Aliados relatam cobrança por apoio a Douglas Ruas na eleição indireta e citam prazo até o fim de fevereiro; pesquisa registra Castro na liderança para o Senado e PP acena com alternativa partidária

Segundo pessoas próximas ao governador Cláudio Castro, a rotina no Palácio Guanabara tem sido marcada por disputas internas e pressões constantes. Até recentemente, o principal foco de tensão seria o então presidente da Alerj, Rodrigo Bacellar, hoje afastado do cargo. Interlocutores do governo afirmam que Bacellar mantinha o governador sob cobrança permanente — cenário que teria se agravado por conta do caso Cefet, episódio que, de acordo com relatos de bastidores, segue como um dos elementos mais sensíveis no ambiente político do Executivo estadual e está associado a um processo com expectativa de julgamento em março, no Tribunal Superior Eleitoral (TSE).

Com Bacellar fora do posto e, portanto, sem a mesma capacidade de impor ritmo e condições, a pressão teria mudado de mãos. Agora, conforme aliados do governador, caciques do PL estariam buscando influenciar diretamente decisões do Palácio, determinando o que fazer, como fazer e quando fazer.
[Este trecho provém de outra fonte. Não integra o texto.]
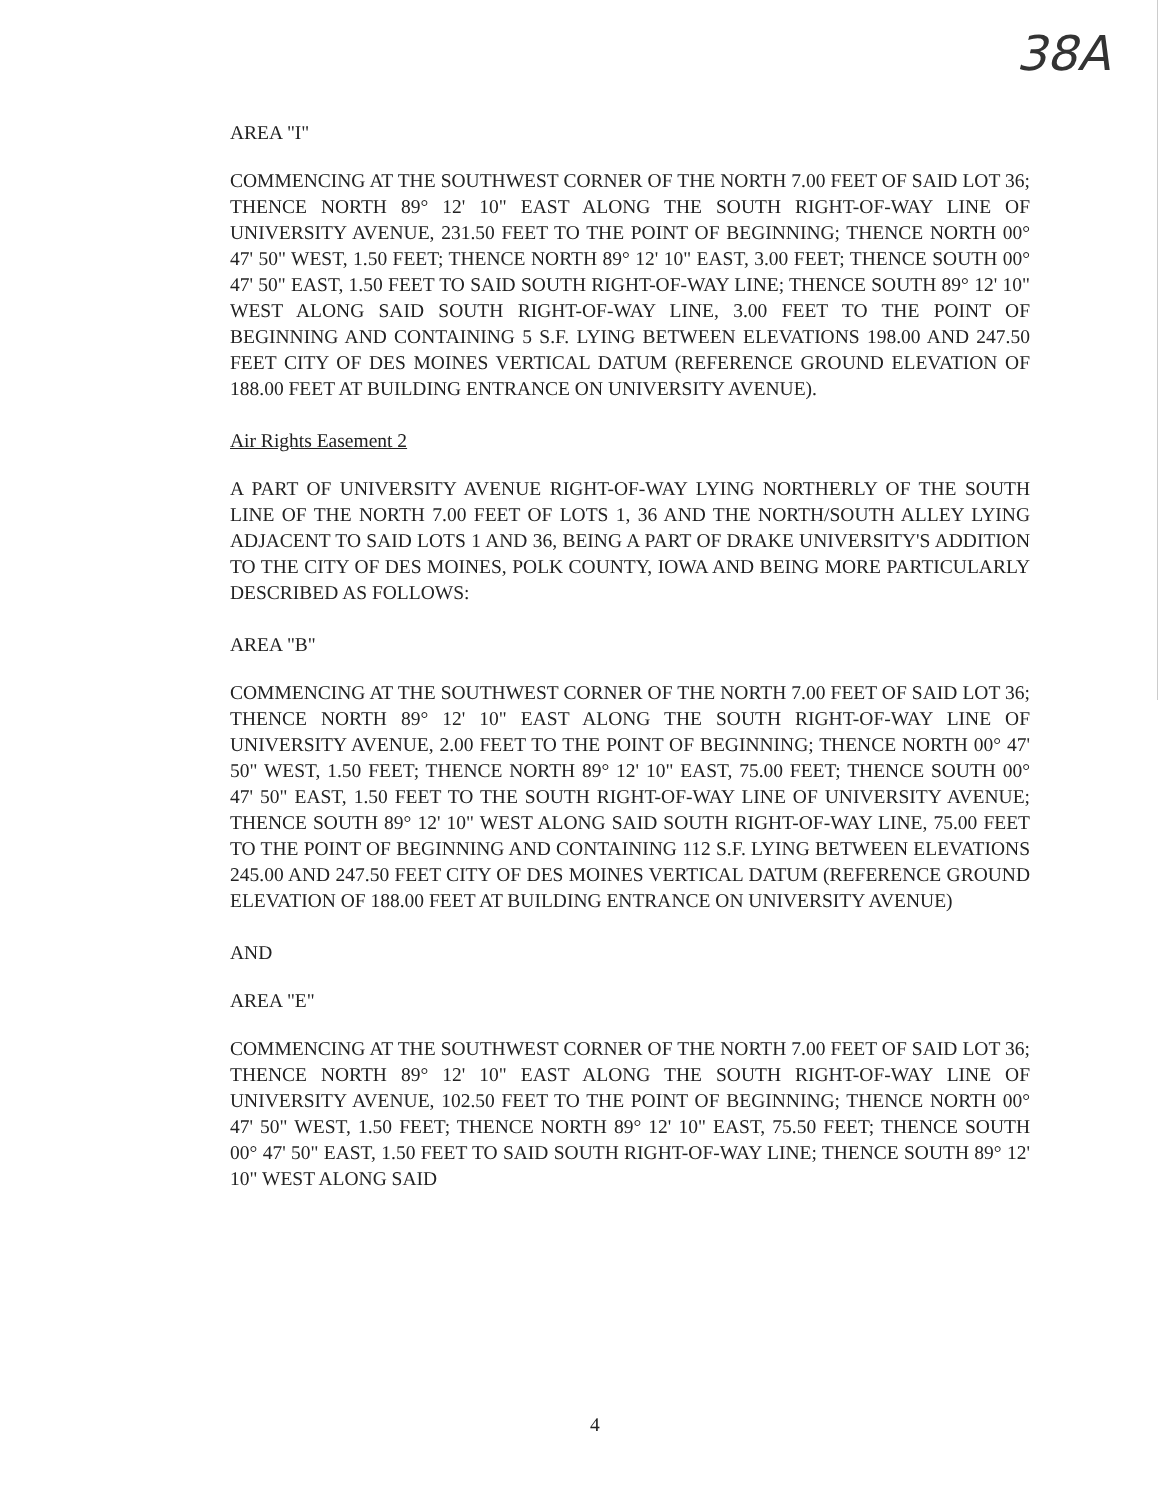38A
AREA "I"
COMMENCING AT THE SOUTHWEST CORNER OF THE NORTH 7.00 FEET OF SAID LOT 36; THENCE NORTH 89° 12' 10" EAST ALONG THE SOUTH RIGHT-OF-WAY LINE OF UNIVERSITY AVENUE, 231.50 FEET TO THE POINT OF BEGINNING; THENCE NORTH 00° 47' 50" WEST, 1.50 FEET; THENCE NORTH 89° 12' 10" EAST, 3.00 FEET; THENCE SOUTH 00° 47' 50" EAST, 1.50 FEET TO SAID SOUTH RIGHT-OF-WAY LINE; THENCE SOUTH 89° 12' 10" WEST ALONG SAID SOUTH RIGHT-OF-WAY LINE, 3.00 FEET TO THE POINT OF BEGINNING AND CONTAINING 5 S.F. LYING BETWEEN ELEVATIONS 198.00 AND 247.50 FEET CITY OF DES MOINES VERTICAL DATUM (REFERENCE GROUND ELEVATION OF 188.00 FEET AT BUILDING ENTRANCE ON UNIVERSITY AVENUE).
Air Rights Easement 2
A PART OF UNIVERSITY AVENUE RIGHT-OF-WAY LYING NORTHERLY OF THE SOUTH LINE OF THE NORTH 7.00 FEET OF LOTS 1, 36 AND THE NORTH/SOUTH ALLEY LYING ADJACENT TO SAID LOTS 1 AND 36, BEING A PART OF DRAKE UNIVERSITY'S ADDITION TO THE CITY OF DES MOINES, POLK COUNTY, IOWA AND BEING MORE PARTICULARLY DESCRIBED AS FOLLOWS:
AREA "B"
COMMENCING AT THE SOUTHWEST CORNER OF THE NORTH 7.00 FEET OF SAID LOT 36; THENCE NORTH 89° 12' 10" EAST ALONG THE SOUTH RIGHT-OF-WAY LINE OF UNIVERSITY AVENUE, 2.00 FEET TO THE POINT OF BEGINNING; THENCE NORTH 00° 47' 50" WEST, 1.50 FEET; THENCE NORTH 89° 12' 10" EAST, 75.00 FEET; THENCE SOUTH 00° 47' 50" EAST, 1.50 FEET TO THE SOUTH RIGHT-OF-WAY LINE OF UNIVERSITY AVENUE; THENCE SOUTH 89° 12' 10" WEST ALONG SAID SOUTH RIGHT-OF-WAY LINE, 75.00 FEET TO THE POINT OF BEGINNING AND CONTAINING 112 S.F. LYING BETWEEN ELEVATIONS 245.00 AND 247.50 FEET CITY OF DES MOINES VERTICAL DATUM (REFERENCE GROUND ELEVATION OF 188.00 FEET AT BUILDING ENTRANCE ON UNIVERSITY AVENUE)
AND
AREA "E"
COMMENCING AT THE SOUTHWEST CORNER OF THE NORTH 7.00 FEET OF SAID LOT 36; THENCE NORTH 89° 12' 10" EAST ALONG THE SOUTH RIGHT-OF-WAY LINE OF UNIVERSITY AVENUE, 102.50 FEET TO THE POINT OF BEGINNING; THENCE NORTH 00° 47' 50" WEST, 1.50 FEET; THENCE NORTH 89° 12' 10" EAST, 75.50 FEET; THENCE SOUTH 00° 47' 50" EAST, 1.50 FEET TO SAID SOUTH RIGHT-OF-WAY LINE; THENCE SOUTH 89° 12' 10" WEST ALONG SAID
4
No centro da disputa está a eleição indireta e o desenho de apoios para o próximo movimento político. Lideranças do PL estariam exigindo que Castro retire o nome do chefe da Casa Civil, Nicola Miccione, da disputa e passe a apoiar Douglas Ruas. Ainda segundo essas fontes, circula também a hipótese de o partido intensificar a pressão com uma alternativa eleitoral: Marcelo Crivella seria cogitado como nome ao Senado, caso o governador não aceite o arranjo proposto.

O pano de fundo dessa queda de braço envolve, ainda, a leitura eleitoral para 2026. Pesquisa divulgada no dia 9 e registrada no TSE sob o número RJ-08419/2026, do instituto Futura Inteligência, aponta Cláudio Castro com 41,2% das intenções de voto para o Senado. Na sequência aparecem Benedita da Silva e Crivella, em empate técnico. Nos bastidores, a avaliação é que Crivella se tornou uma das peças mais relevantes na mesa de negociação — um instrumento político que ampliaria o poder de barganha contra o governador.

Ainda de acordo com pessoas que acompanham de perto as conversas, Castro teria recebido um prazo para bater o martelo: até o fim de fevereiro.

Mas a avaliação de que o PL teria força absoluta para “mandar” nos próximos passos do governador encontra resistência em outras legendas. Um dos sinais mais claros, apontam aliados, veio do PP. Dr. Luizinho, considerado o principal nome do partido no estado e um dos parlamentares com maior influência em Brasília, já teria deixado claro que o PP mantém as portas abertas para Castro — com espaço político garantido caso a relação com o PL se deteriore.

Nos corredores do poder, a leitura é simples: com Bacellar fora do tabuleiro, o jogo não ficou mais fácil — apenas mudou de adversário. E, por enquanto, o Palácio Guanabara segue no centro de uma disputa em que prazo, pesquisa e alianças pesam tanto quanto as decisões administrativas.